Airfares in the Asia-Pacific are showing their first signs of stability in 18 months, but it may be a short-lived respite, according to the latest edition of the American Express Asia-Pacific Airfare Index.

Terrorist attacks, concerns about a war in Iraq and rising oil prices threaten further hikes in air travel, the survey said. Increases in all seat classes for the fourth quarter of this year are between zero and 0.5 per cent, down from third-quarter increases of 1.0 to 1.5 per cent, it said.

The survey tracks published fares on the first day of each quarter in six seat categories on 165 routes originating in the Asia-Pacific region. Despite signs of stability, "there is potential for volatility in the months to come", said Jim Georges, regional director of American Express Consulting, Asia Pacific.

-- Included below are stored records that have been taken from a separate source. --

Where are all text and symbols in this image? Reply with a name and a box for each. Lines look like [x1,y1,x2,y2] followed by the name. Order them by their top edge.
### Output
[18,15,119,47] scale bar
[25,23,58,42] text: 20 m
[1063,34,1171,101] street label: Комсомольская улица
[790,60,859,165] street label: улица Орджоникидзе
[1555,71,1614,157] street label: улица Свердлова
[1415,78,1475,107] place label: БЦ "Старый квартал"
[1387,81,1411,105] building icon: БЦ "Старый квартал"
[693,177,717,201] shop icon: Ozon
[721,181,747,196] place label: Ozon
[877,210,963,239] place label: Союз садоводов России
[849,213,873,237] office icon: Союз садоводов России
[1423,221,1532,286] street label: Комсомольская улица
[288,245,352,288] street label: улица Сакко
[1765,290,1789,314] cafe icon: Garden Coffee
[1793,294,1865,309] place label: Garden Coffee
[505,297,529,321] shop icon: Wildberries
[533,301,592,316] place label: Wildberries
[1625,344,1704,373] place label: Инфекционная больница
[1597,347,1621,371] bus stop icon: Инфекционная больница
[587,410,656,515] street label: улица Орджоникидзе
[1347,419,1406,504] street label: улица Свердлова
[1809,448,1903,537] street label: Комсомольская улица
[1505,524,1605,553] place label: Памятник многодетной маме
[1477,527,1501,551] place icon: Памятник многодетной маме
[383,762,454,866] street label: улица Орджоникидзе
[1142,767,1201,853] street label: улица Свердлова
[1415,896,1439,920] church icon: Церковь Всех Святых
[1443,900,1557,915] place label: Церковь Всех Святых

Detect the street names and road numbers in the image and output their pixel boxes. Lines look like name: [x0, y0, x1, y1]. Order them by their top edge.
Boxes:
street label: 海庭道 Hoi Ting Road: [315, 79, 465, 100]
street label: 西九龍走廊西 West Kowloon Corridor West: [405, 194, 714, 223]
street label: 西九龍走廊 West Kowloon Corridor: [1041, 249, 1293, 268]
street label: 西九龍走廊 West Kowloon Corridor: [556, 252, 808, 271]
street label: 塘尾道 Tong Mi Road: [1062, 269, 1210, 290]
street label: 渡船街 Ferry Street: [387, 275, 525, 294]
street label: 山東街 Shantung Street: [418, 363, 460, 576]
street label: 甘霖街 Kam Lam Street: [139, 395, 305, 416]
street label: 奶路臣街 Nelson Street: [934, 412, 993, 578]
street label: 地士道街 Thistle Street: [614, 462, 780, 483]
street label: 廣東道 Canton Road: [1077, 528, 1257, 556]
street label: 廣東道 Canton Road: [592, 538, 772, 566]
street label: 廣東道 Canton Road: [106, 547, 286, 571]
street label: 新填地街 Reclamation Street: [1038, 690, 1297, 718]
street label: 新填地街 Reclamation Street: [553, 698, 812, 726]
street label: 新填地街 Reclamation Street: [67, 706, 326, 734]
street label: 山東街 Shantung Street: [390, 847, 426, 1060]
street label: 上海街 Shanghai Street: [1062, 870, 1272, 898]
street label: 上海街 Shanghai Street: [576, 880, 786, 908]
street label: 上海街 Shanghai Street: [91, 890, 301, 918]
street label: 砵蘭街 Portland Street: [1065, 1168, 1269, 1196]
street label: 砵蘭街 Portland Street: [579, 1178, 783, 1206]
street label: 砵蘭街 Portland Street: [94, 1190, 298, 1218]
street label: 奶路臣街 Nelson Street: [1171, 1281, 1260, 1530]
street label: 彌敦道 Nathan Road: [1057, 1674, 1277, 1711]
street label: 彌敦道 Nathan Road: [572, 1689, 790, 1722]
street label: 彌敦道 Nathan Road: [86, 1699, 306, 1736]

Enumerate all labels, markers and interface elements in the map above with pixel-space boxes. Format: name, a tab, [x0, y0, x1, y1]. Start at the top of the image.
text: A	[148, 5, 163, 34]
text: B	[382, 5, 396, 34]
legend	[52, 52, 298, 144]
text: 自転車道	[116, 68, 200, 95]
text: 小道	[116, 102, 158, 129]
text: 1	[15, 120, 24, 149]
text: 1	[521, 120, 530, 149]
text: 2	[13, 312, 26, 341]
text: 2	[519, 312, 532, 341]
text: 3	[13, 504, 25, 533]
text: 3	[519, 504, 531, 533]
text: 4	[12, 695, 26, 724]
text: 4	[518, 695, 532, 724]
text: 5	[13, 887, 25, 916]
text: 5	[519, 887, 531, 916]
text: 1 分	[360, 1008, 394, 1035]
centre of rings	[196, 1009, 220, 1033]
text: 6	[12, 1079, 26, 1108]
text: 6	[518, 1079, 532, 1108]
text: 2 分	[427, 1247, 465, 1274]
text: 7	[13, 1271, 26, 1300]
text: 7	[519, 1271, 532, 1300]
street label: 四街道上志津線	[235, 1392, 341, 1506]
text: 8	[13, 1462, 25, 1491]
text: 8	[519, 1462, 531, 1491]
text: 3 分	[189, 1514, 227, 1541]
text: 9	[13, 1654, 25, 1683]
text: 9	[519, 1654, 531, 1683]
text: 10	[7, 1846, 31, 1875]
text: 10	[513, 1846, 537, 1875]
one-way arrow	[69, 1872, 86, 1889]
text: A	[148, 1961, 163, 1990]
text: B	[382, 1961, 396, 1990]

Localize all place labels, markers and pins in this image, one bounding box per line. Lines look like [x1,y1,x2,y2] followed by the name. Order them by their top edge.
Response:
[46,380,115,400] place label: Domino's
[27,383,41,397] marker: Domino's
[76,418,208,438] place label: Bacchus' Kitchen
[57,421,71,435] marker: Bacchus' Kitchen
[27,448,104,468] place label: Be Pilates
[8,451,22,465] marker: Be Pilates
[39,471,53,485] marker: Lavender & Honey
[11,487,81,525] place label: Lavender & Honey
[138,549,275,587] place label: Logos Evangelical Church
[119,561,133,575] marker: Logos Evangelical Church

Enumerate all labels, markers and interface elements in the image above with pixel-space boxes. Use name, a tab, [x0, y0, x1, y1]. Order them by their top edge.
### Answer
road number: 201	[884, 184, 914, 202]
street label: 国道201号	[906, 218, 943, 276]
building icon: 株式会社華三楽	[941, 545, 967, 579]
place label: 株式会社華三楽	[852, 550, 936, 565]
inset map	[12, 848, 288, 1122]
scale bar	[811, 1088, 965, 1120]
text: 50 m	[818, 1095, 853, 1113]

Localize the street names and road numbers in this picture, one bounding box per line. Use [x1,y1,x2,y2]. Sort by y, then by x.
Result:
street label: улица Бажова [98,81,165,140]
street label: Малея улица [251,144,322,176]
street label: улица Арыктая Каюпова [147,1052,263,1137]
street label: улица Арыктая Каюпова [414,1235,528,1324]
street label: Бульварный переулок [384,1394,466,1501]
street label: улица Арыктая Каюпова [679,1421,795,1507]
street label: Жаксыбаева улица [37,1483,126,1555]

Over the past 12 months, first class airfares in the region have increased 2.5 per cent, business class rose 2.8 per cent, while full and discount economy fares increased 1.8 and 2.0 pct respectively. Peak season excursion tickets were up 2.1 per cent, and in the off-season they rose two per cent.

The most significant increases this quarter were on several Australian domestic routes where business class fares increased 3.6 per cent compared with the third quarter and several leisure fares also increased.

The rise in business class airfares was attributed to the collapse of Ansett in September last year which left Qantas Airways with no direct competition in the corporate travel market.